##### EXERCISE INPUTS #####
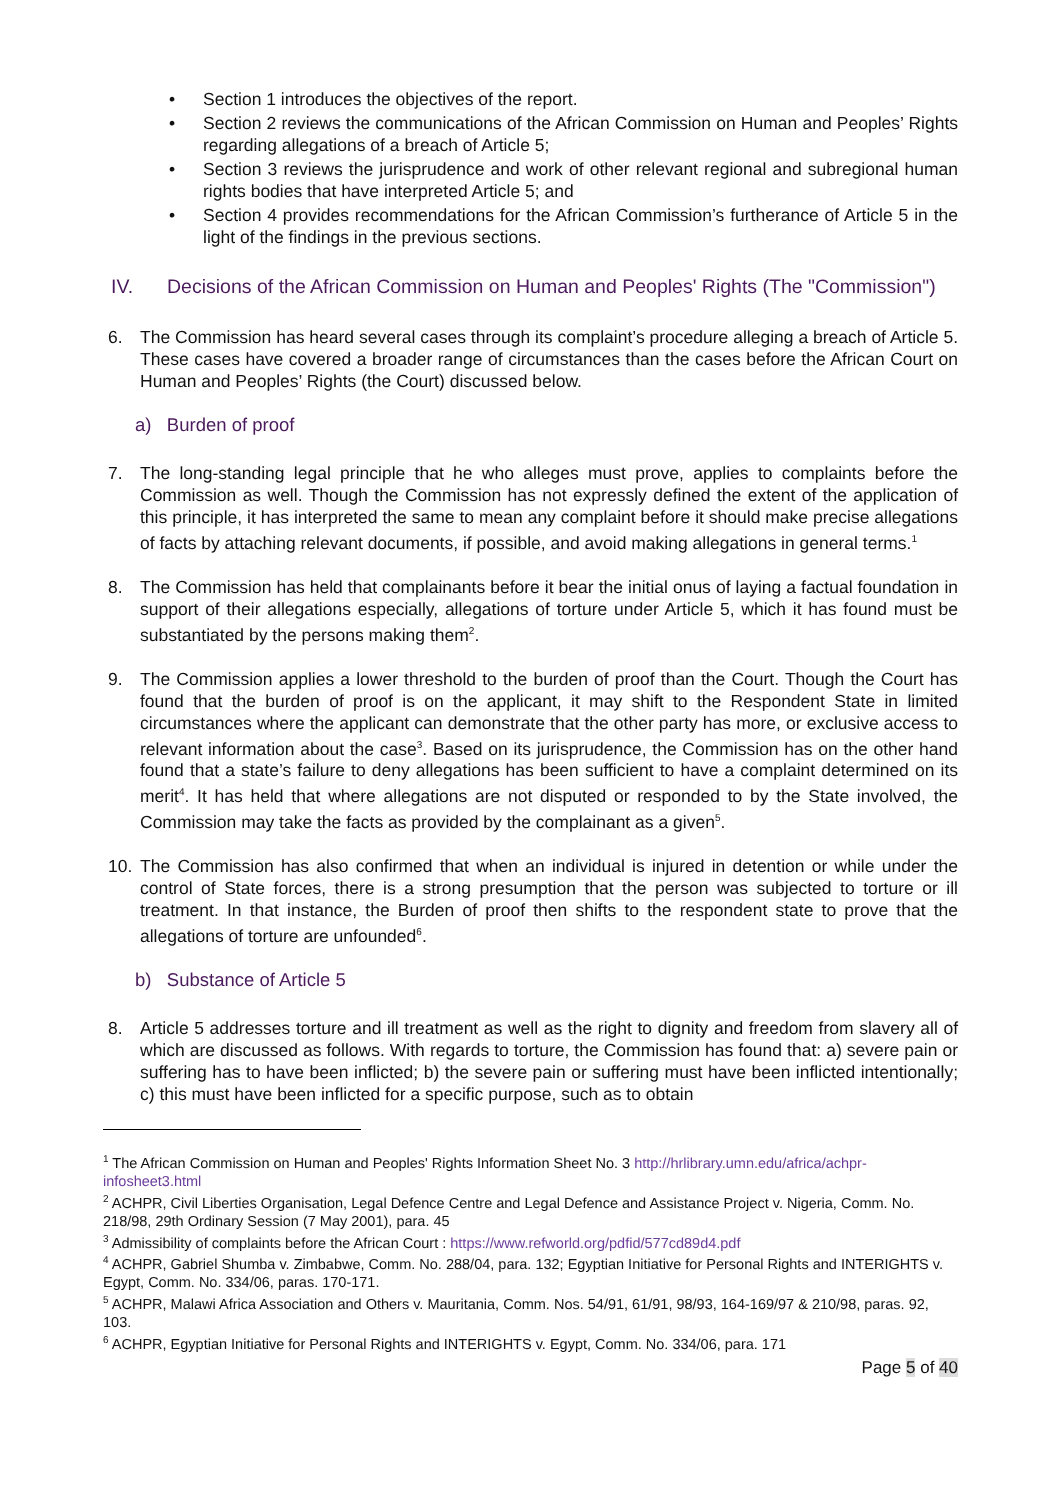• Section 1 introduces the objectives of the report.
• Section 2 reviews the communications of the African Commission on Human and Peoples’ Rights regarding allegations of a breach of Article 5;
• Section 3 reviews the jurisprudence and work of other relevant regional and subregional human rights bodies that have interpreted Article 5; and
• Section 4 provides recommendations for the African Commission’s furtherance of Article 5 in the light of the findings in the previous sections.
IV. Decisions of the African Commission on Human and Peoples' Rights (The "Commission")
6. The Commission has heard several cases through its complaint’s procedure alleging a breach of Article 5. These cases have covered a broader range of circumstances than the cases before the African Court on Human and Peoples’ Rights (the Court) discussed below.
a) Burden of proof
7. The long-standing legal principle that he who alleges must prove, applies to complaints before the Commission as well. Though the Commission has not expressly defined the extent of the application of this principle, it has interpreted the same to mean any complaint before it should make precise allegations of facts by attaching relevant documents, if possible, and avoid making allegations in general terms.<sup>1</sup>
8. The Commission has held that complainants before it bear the initial onus of laying a factual foundation in support of their allegations especially, allegations of torture under Article 5, which it has found must be substantiated by the persons making them<sup>2</sup>.
9. The Commission applies a lower threshold to the burden of proof than the Court. Though the Court has found that the burden of proof is on the applicant, it may shift to the Respondent State in limited circumstances where the applicant can demonstrate that the other party has more, or exclusive access to relevant information about the case<sup>3</sup>. Based on its jurisprudence, the Commission has on the other hand found that a state’s failure to deny allegations has been sufficient to have a complaint determined on its merit<sup>4</sup>. It has held that where allegations are not disputed or responded to by the State involved, the Commission may take the facts as provided by the complainant as a given<sup>5</sup>.
10. The Commission has also confirmed that when an individual is injured in detention or while under the control of State forces, there is a strong presumption that the person was subjected to torture or ill treatment. In that instance, the Burden of proof then shifts to the respondent state to prove that the allegations of torture are unfounded<sup>6</sup>.
b) Substance of Article 5
8. Article 5 addresses torture and ill treatment as well as the right to dignity and freedom from slavery all of which are discussed as follows. With regards to torture, the Commission has found that: a) severe pain or suffering has to have been inflicted; b) the severe pain or suffering must have been inflicted intentionally; c) this must have been inflicted for a specific purpose, such as to obtain
<sup>1</sup> The African Commission on Human and Peoples' Rights Information Sheet No. 3 http://hrlibrary.umn.edu/africa/achpr-infosheet3.html
<sup>2</sup> ACHPR, Civil Liberties Organisation, Legal Defence Centre and Legal Defence and Assistance Project v. Nigeria, Comm. No. 218/98, 29th Ordinary Session (7 May 2001), para. 45
<sup>3</sup> Admissibility of complaints before the African Court : https://www.refworld.org/pdfid/577cd89d4.pdf
<sup>4</sup> ACHPR, Gabriel Shumba v. Zimbabwe, Comm. No. 288/04, para. 132; Egyptian Initiative for Personal Rights and INTERIGHTS v. Egypt, Comm. No. 334/06, paras. 170-171.
<sup>5</sup> ACHPR, Malawi Africa Association and Others v. Mauritania, Comm. Nos. 54/91, 61/91, 98/93, 164-169/97 & 210/98, paras. 92, 103.
<sup>6</sup> ACHPR, Egyptian Initiative for Personal Rights and INTERIGHTS v. Egypt, Comm. No. 334/06, para. 171
Page 5 of 40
#####
### EXERCISE GOAL
Look at the records above. Copy every line where the string "African" occurs.

### WORKED SOLUTION
• Section 2 reviews the communications of the African Commission on Human and Peoples’ Rights regarding allegations of a breach of Article 5;
• Section 4 provides recommendations for the African Commission’s furtherance of Article 5 in the light of the findings in the previous sections.
IV. Decisions of the African Commission on Human and Peoples' Rights (The "Commission")
6. The Commission has heard several cases through its complaint’s procedure alleging a breach of Article 5. These cases have covered a broader range of circumstances than the cases before the African Court on Human and Peoples’ Rights (the Court) discussed below.
<sup>1</sup> The African Commission on Human and Peoples' Rights Information Sheet No. 3 http://hrlibrary.umn.edu/africa/achpr-infosheet3.html
<sup>3</sup> Admissibility of complaints before the African Court : https://www.refworld.org/pdfid/577cd89d4.pdf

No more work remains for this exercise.